The Census Bureau wants $22.3 million to create an enterprise data lake, according to its fiscal 2021 budget request.
The enterprise data lake, officials wrote in the budget documents, will help the Bureau “modernize data storage and data analysis capabilities across all of its directorates.” A new platform to manage the repository of raw data will build on the successes of the Bureau’s data lake designed for the 2020 census, according to budget documents.
“This platform will increase the Bureau’s capability to ingest the ever-increasing volume of administrative records, improve the quality of data products and apply disclosure avoidance to protect PII data as required by ... data protection laws,” Census Bureau officials wrote in budget documents.
The requested data lake will “improve access” to large amounts of economic and demographic data, increased the amount of data the Bureau can ingest, and integrate and analyze survey and administrative data using tools like cloud, artificial intelligence, big data analytics and machine learning.
In a statement to Federal Times, Census Chief Information Officer Kevin Smith said the requested data lake is all about efficiency.
“The EDL will provide us the capability to support the processing of big datasets quickly and easily with large dynamically scalable compute and storage capabilities throughout the enterprise," Smith said. "We will see some reduction in redundant data, while increasing the data that is useful to our mission. Furthermore, the EDL will support the Census Bureau’s longstanding leadership in data analytics and technology. This includes accelerating data innovation, realizing benefits through standardization and using cloud and open source technology.”
The data lake that the Bureau built to store data from the 2020 census, which starts April 1, would be integrated into the enterprise data lake to assist with policy-making and research. With the new data lake, budget officials wrote, the Bureau would be able to improve links between disparate data sources and produce research more quickly.
“It will consolidate currently decentralized data management and storage systems, dispersed security and privacy implementations, and resolve technology limitations across the survey and data lifecycle,” budget officials wrote.
In FY21, the Bureau would transition the 2020 census data over the enterprise data lake, according to budget documents.
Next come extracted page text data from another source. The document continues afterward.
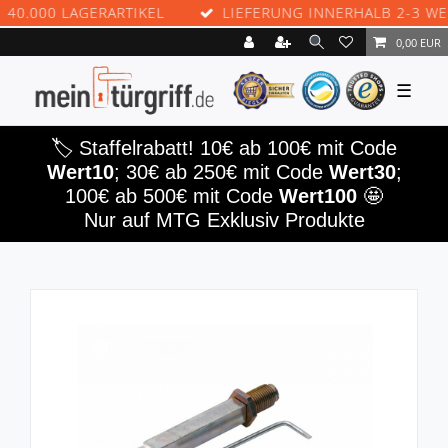
.000 LAGERARTIKEL
LIEFERUNG INNERHALB 2-3 WERK
0,00 EUR
☰
🏷️ Staffelrabatt! 10€ ab 100€ mit Code
Wert10
; 30€ ab 250€ mit Code
Wert30
;
100€ ab 500€ mit Code
Wert100
🤩
Nur auf MTG Exklusiv Produkte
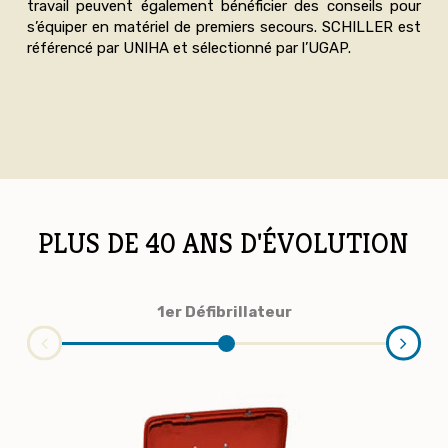
travail peuvent également bénéficier des conseils pour
s’équiper en matériel de premiers secours. SCHILLER est
référencé par UNIHA et sélectionné par l’UGAP.
PLUS DE 40 ANS D'ÉVOLUTION
1er Défibrillateur
FRE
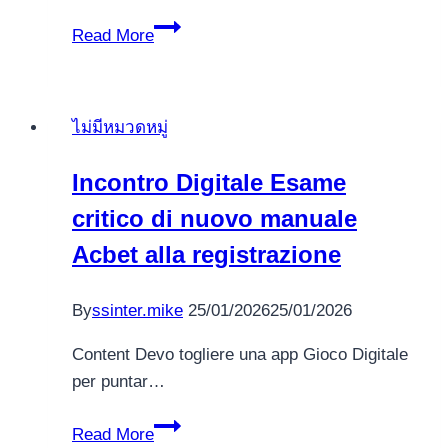
Liechtenstein
Read More
Online
Casinos
Übersicht
ไม่มีหมวดหมู่
mit
klaren
Incontro Digitale Esame
Details
critico di nuovo manuale
Acbet alla registrazione
By
ssinter.mike
25/01/2026
25/01/2026
Content Devo togliere una app Gioco Digitale
per puntar…
Incontro
Read More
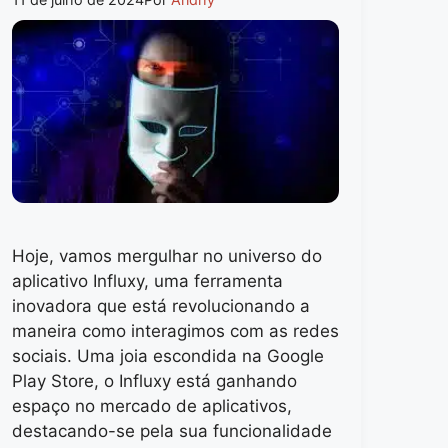
Hoje, vamos mergulhar no universo do
aplicativo Influxy, uma ferramenta
inovadora que está revolucionando a
maneira como interagimos com as redes
sociais. Uma joia escondida na Google
Play Store, o Influxy está ganhando
espaço no mercado de aplicativos,
destacando-se pela sua funcionalidade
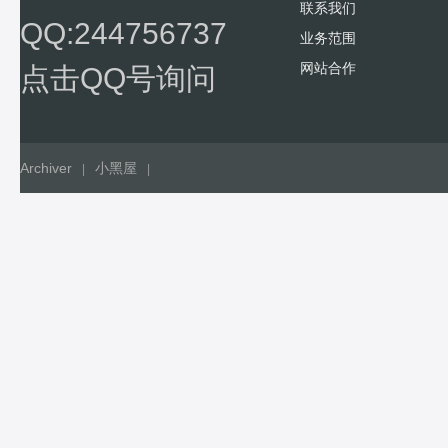
联系我们
QQ:244756737
业务范围
网站合作
点击QQ号询问
Archiver
小黑屋
|
|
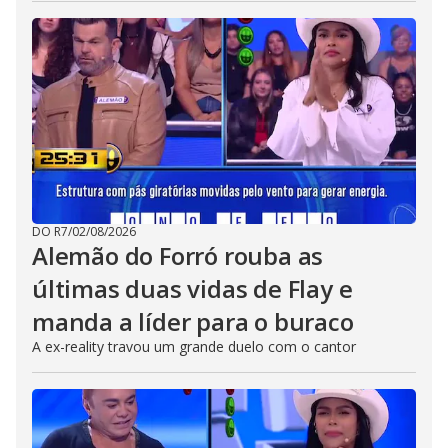
DO R7
/
02/08/2026
Alemão do Forró rouba as
últimas duas vidas de Flay e
manda a líder para o buraco
A ex-reality travou um grande duelo com o cantor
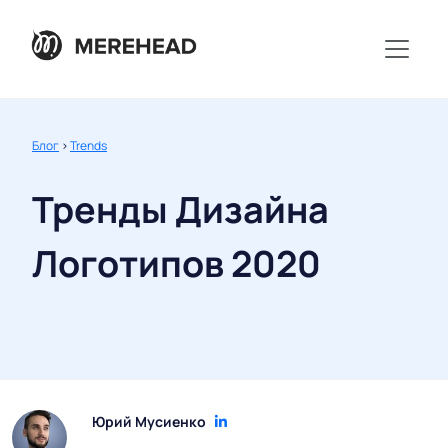
Блог
>
Trends
Тренды Дизайна
Логотипов 2020
Юрий Мусиенко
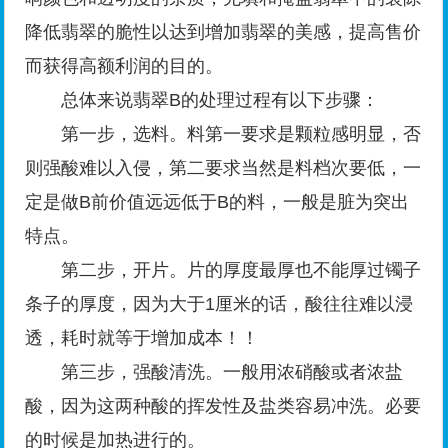
降低翡翠的脆性以达到增加翡翠的美感，提高售价
而获得高额利润的目的。
总体来说翡翠B的处理过程有以下步骤：
第一步，选料。料第一要求是颗粒感明显，否
则强酸难以入侵，第二要求当然是料档次要低，一
定是做B前价值远远低于B的料，一般是脏为突出
特点。
第二步，开片。片的厚度最厚也不能厚过镯子
条子的厚度，因为大于1厘米的话，酸往往难以浸
透，耗时就等于增加成本！！
第三步，强酸清洗。一般用浓硝酸或者浓盐
酸，因为这两种酸的挥发性及盐类容易冲洗。必要
的时候是加热进行的。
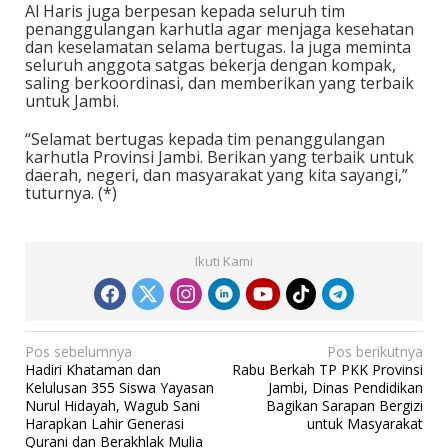
Al Haris juga berpesan kepada seluruh tim
penanggulangan karhutla agar menjaga kesehatan
dan keselamatan selama bertugas. Ia juga meminta
seluruh anggota satgas bekerja dengan kompak,
saling berkoordinasi, dan memberikan yang terbaik
untuk Jambi.
“Selamat bertugas kepada tim penanggulangan
karhutla Provinsi Jambi. Berikan yang terbaik untuk
daerah, negeri, dan masyarakat yang kita sayangi,”
tuturnya. (*)
Ikuti Kami
N
Pos sebelumnya
Pos berikutnya
Hadiri Khataman dan
Rabu Berkah TP PKK Provinsi
a
Kelulusan 355 Siswa Yayasan
Jambi, Dinas Pendidikan
v
Nurul Hidayah, Wagub Sani
Bagikan Sarapan Bergizi
Harapkan Lahir Generasi
untuk Masyarakat
i
Qurani dan Berakhlak Mulia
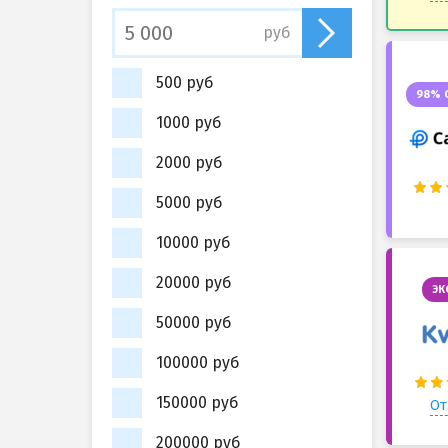
руб
500 руб
98% 
1000 руб
2000 руб
5000 руб
10000 руб
20000 руб
ЭК
50000 руб
100000 руб
150000 руб
От
200000 руб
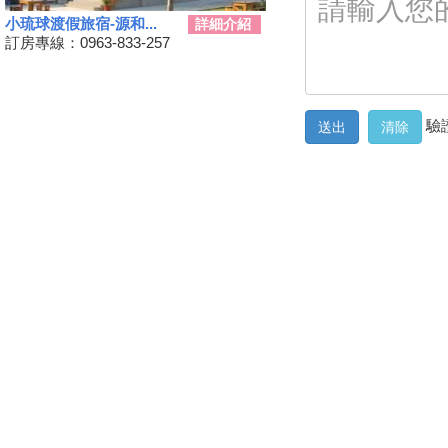
容
三代同遊國家公園 『墾丁仲夏
小琉球渡假旅宿-源和...
詳細介紹
夜未眠－蟹謝好孕』陸蟹生態之
訂房專線：0963-833-257
旅
兒童狂歡節開幕 藝術館變身為
兒童樂園
驗證
勝利星村舊好勝市集 7月13日重
磅登場
和時間賽跑！網紅景點潮州日式
建築群 僅剩6棟可修復
動動手.藝起玩-跑跑巴士迴力車
2019野薑花季7月登場，歡迎來
訪~
山友注意！台灣登山申請整合服
務網 單一入口網上線了
暑假來了！雙流自然教育中心十
周年熱鬧慶生!
鵬琉線船票半價優惠 墾丁飯店
推「買大送小」
恆春3000啤酒博物館！全球酒
杯集成的「巨大酒杯牆」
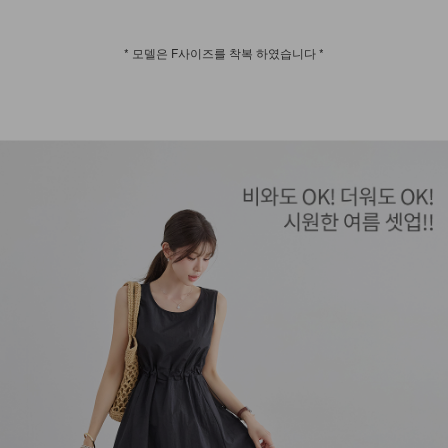
* 모델은 F사이즈를 착복 하였습니다 *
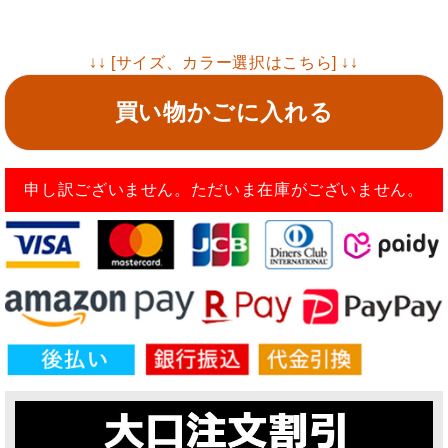
↓↓ [サイズ、カラー選択はこちら] ↓↓
買い物かごに入れる
申し訳ございません。ただいま在庫がございません。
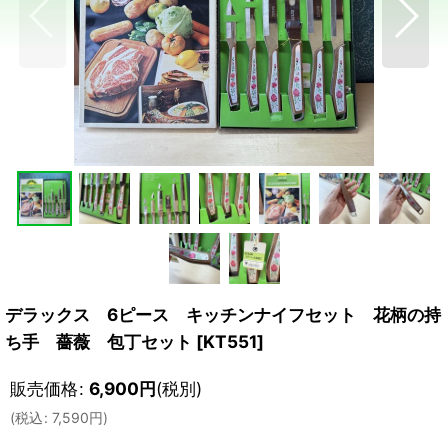
デラックス 6ピース キッチンナイフセット 花柄の持
ち手 薔薇 包丁セット
[
KT551
]
販売価格
:
6,900
円
(税別)
(
税込
:
7,590
円
)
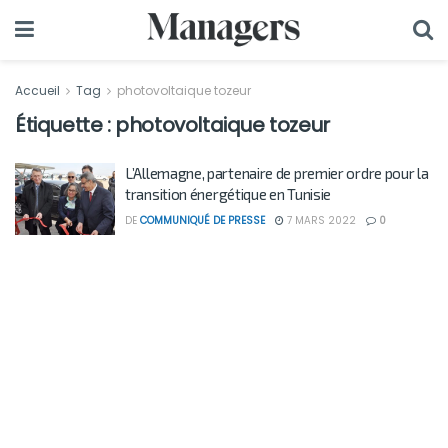
Accueil
Tag
photovoltaique tozeur
Étiquette :
photovoltaique tozeur
L’Allemagne, partenaire de premier ordre pour la
transition énergétique en Tunisie
DE
COMMUNIQUÉ DE PRESSE
7 MARS 2022
0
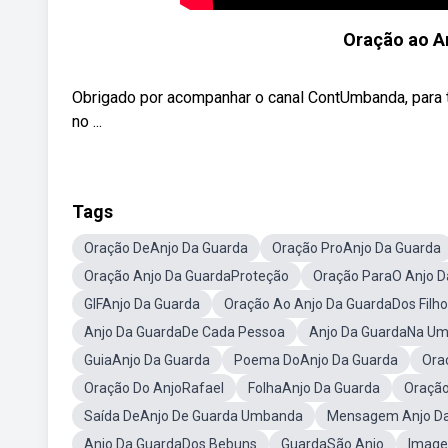
Oração ao A
Obrigado por acompanhar o canal ContUmbanda, para t
no ...
Tags
Oração DeAnjo Da Guarda
Oração ProAnjo Da Guarda
Oração Anjo Da GuardaProteção
Oração ParaO Anjo D
GIFAnjo Da Guarda
Oração Ao Anjo Da GuardaDos Filh
Anjo Da GuardaDe Cada Pessoa
Anjo Da GuardaNa U
GuiaAnjo Da Guarda
Poema DoAnjo Da Guarda
Ora
Oração Do AnjoRafael
FolhaAnjo Da Guarda
Oração
Saída DeAnjo De Guarda Umbanda
Mensagem Anjo D
Anjo Da GuardaDos Bebuns
GuardaSão Anjo
Image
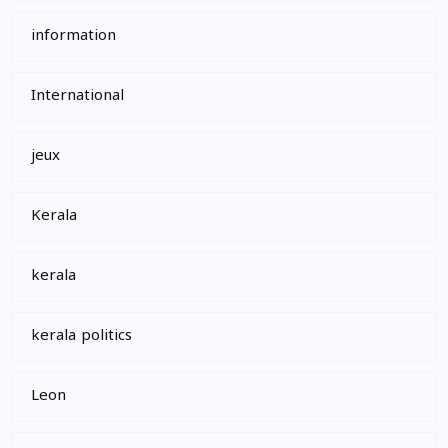
information
International
jeux
Kerala
kerala
kerala politics
Leon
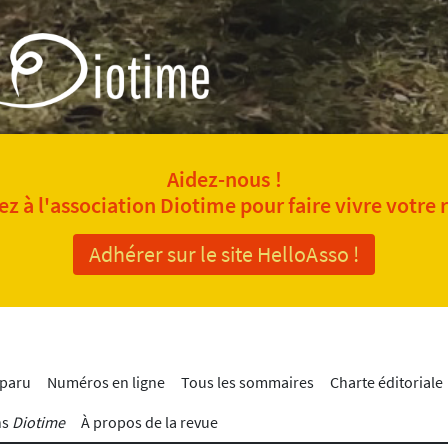
Aidez-nous !
z à l'association Diotime pour faire vivre votre 
Adhérer sur le site HelloAsso !
 paru
Numéros en ligne
Tous les sommaires
Charte éditoriale
ns
Diotime
À propos de la revue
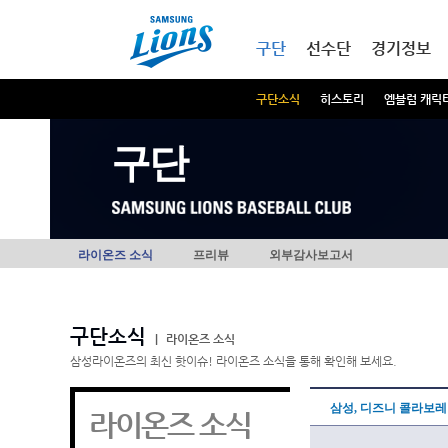
본문내용 바로가기
메인메뉴 바로가기
구단
선수단
경기정보
구단소식
히스토리
엠블럼 캐릭
구단
라이온즈 소식
프리뷰
외부감사보고서
구단소식
|
라이온즈 소식
삼성라이온즈의 최신 핫이슈! 라이온즈 소식을 통해 확인해 보세요.
삼성, 디즈니 콜라보레
라이온즈 소식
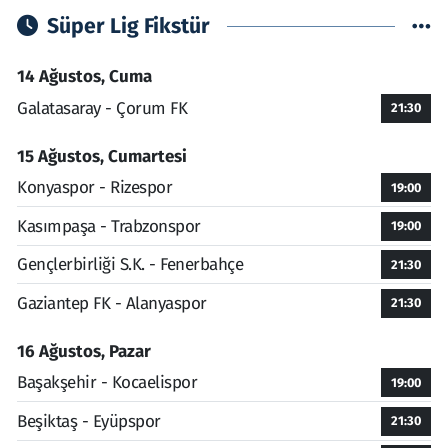
Süper Lig Fikstür
14 Ağustos, Cuma
Galatasaray - Çorum FK
21:30
15 Ağustos, Cumartesi
Konyaspor - Rizespor
19:00
Kasımpaşa - Trabzonspor
19:00
Gençlerbirliği S.K. - Fenerbahçe
21:30
Gaziantep FK - Alanyaspor
21:30
16 Ağustos, Pazar
Başakşehir - Kocaelispor
19:00
Beşiktaş - Eyüpspor
21:30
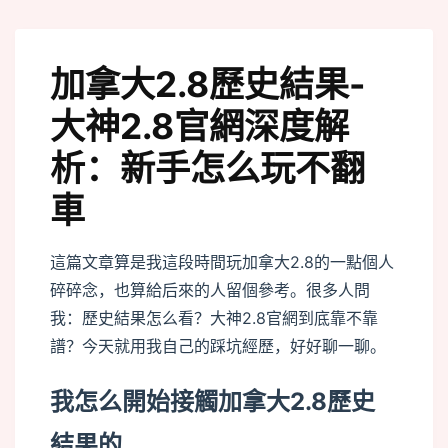
加拿大2.8歷史結果-
大神2.8官網深度解
析：新手怎么玩不翻
車
這篇文章算是我這段時間玩加拿大2.8的一點個人
碎碎念，也算給后來的人留個參考。很多人問
我：歷史結果怎么看？大神2.8官網到底靠不靠
譜？今天就用我自己的踩坑經歷，好好聊一聊。
我怎么開始接觸加拿大2.8歷史
結果的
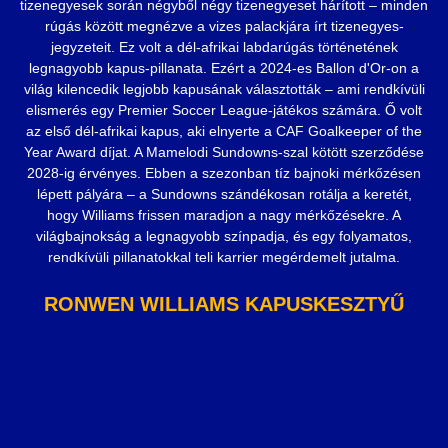
tizenegyesek során négyből négy tizenegyeset hárított – minden
rúgás között megnézve a vizes palackjára írt tizenegyes-
jegyzeteit. Ez volt a dél-afrikai labdarúgás történetének
legnagyobb kapus-pillanata. Ezért a 2024-es Ballon d'Or-on a
világ kilencedik legjobb kapusának választották – ami rendkívüli
elismerés egy Premier Soccer League-játékos számára. Ő volt
az első dél-afrikai kapus, aki elnyerte a CAF Goalkeeper of the
Year Award díjat. A Mamelodi Sundowns-szal kötött szerződése
2028-ig érvényes. Ebben a szezonban tíz bajnoki mérkőzésen
lépett pályára – a Sundowns szándékosan rotálja a keretét,
hogy Williams frissen maradjon a nagy mérkőzésekre. A
világbajnokság a legnagyobb színpadja, és egy folyamatos,
rendkívüli pillanatokkal teli karrier megérdemelt jutalma.
RONWEN WILLIAMS KAPUSKESZTYŰ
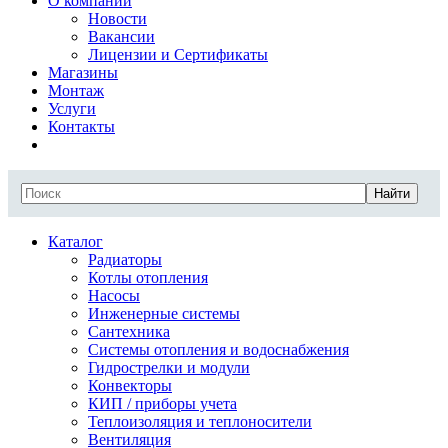
О компании
Новости
Вакансии
Лицензии и Сертификаты
Магазины
Монтаж
Услуги
Контакты
Найти
Каталог
Радиаторы
Котлы отопления
Насосы
Инженерные системы
Сантехника
Системы отопления и водоснабжения
Гидрострелки и модули
Конвекторы
КИП / приборы учета
Теплоизоляция и теплоносители
Вентиляция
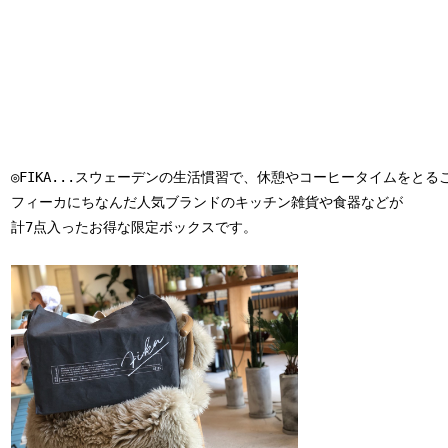
◎FIKA...スウェーデンの生活慣習で、休憩やコーヒータイムをとる
フィーカにちなんだ人気ブランドのキッチン雑貨や食器などが

計7点入ったお得な限定ボックスです。
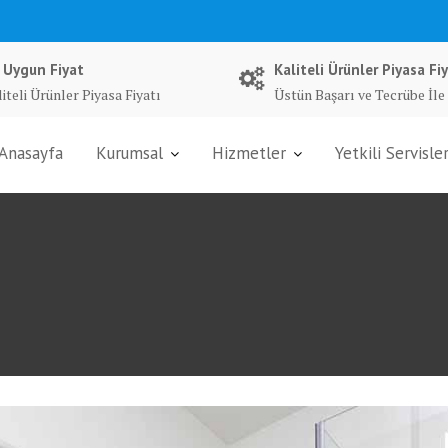
 Uygun Fiyat
Kaliteli Ürünler Piyasa Fiy
iteli Ürünler Piyasa Fiyatı
Üstün Başarı ve Tecrübe İle
Anasayfa
Kurumsal
Hizmetler
Yetkili Servisle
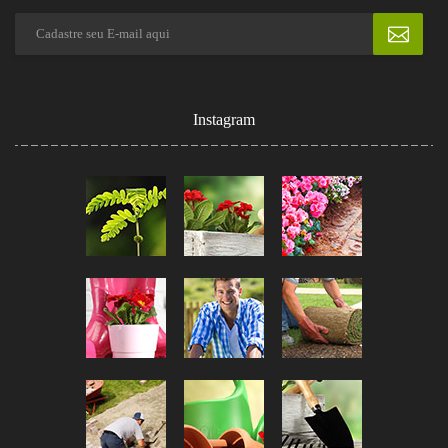
Instagram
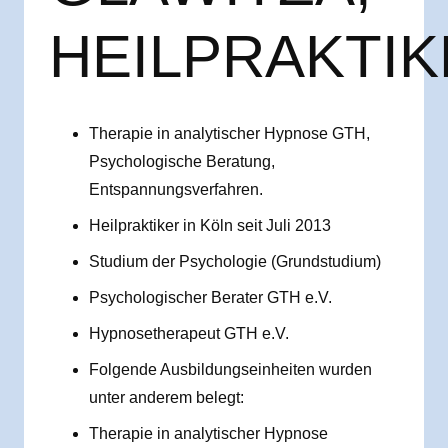
HEILPRAKTI
Therapie in analytischer Hypnose GTH,
Psychologische Beratung,
Entspannungsverfahren.
Heilpraktiker in Köln seit Juli 2013
Studium der Psychologie (Grundstudium)
Psychologischer Berater GTH e.V.
Hypnosetherapeut GTH e.V.
Folgende Ausbildungseinheiten wurden
unter anderem belegt:
Therapie in analytischer Hypnose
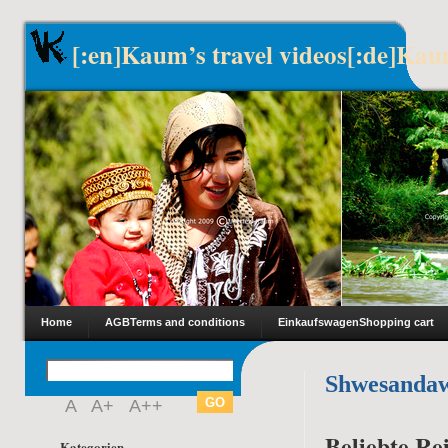
[:en]Kaum’s travel videos[:de]Kau
Home
AGB
Terms and conditions
Einkaufswagen
Shopping cart
Shwesanda
A
A+
A++
Beliebte Rei
Kategorien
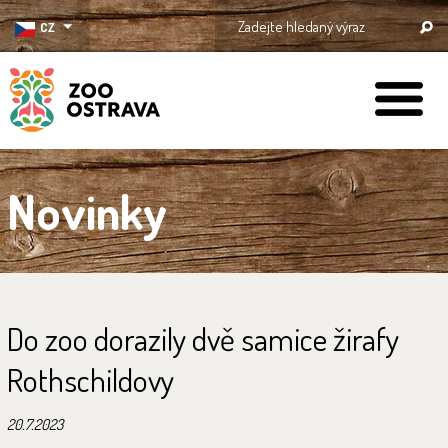
CZ
ZOO Ostrava
Novinky
Do zoo dorazily dvě samice žirafy
Rothschildovy
20.7.2023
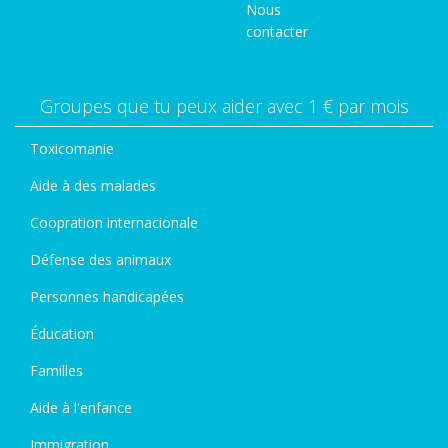
Nous
contacter
Groupes que tu peux aider avec 1 € par mois
Toxicomanie
Aide à des malades
Coopration internacionale
Défense des animaux
Personnes handicapées
Éducation
Familles
Aide à l'enfance
Immigration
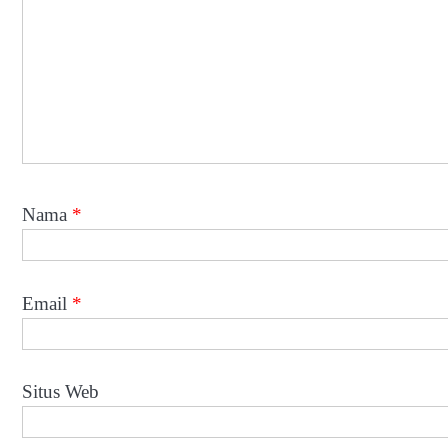
Nama
*
Email
*
Situs Web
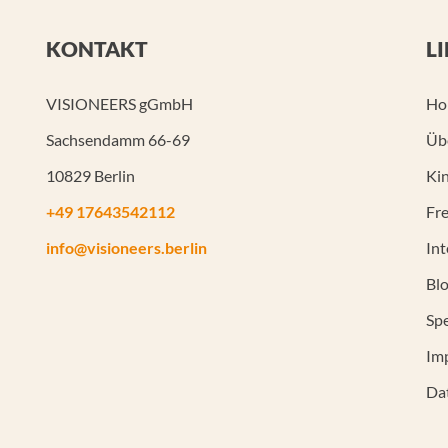
KONTAKT
L
VISIONEERS gGmbH
Ho
Sachsendamm 66-69
Üb
10829 Berlin
Kin
+49 17643542112
Fre
info@visioneers.berlin
In
Bl
Sp
Im
Da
In the following fiscal years, the data lake would expand to processing third-party data, administrative data and “at least” one new survey to create a new data product.
The enterprise data lake would require 30 full-time employees, the documents showed.
The request by the Census Bureau comes at a time when government agencies are beginning to grapple with how to handle the data they collect every day. The Office of Management and Budget released the federal data strategy and its year-one action plan last year in an effort to facilitate better data management and treat data as a strategic asset.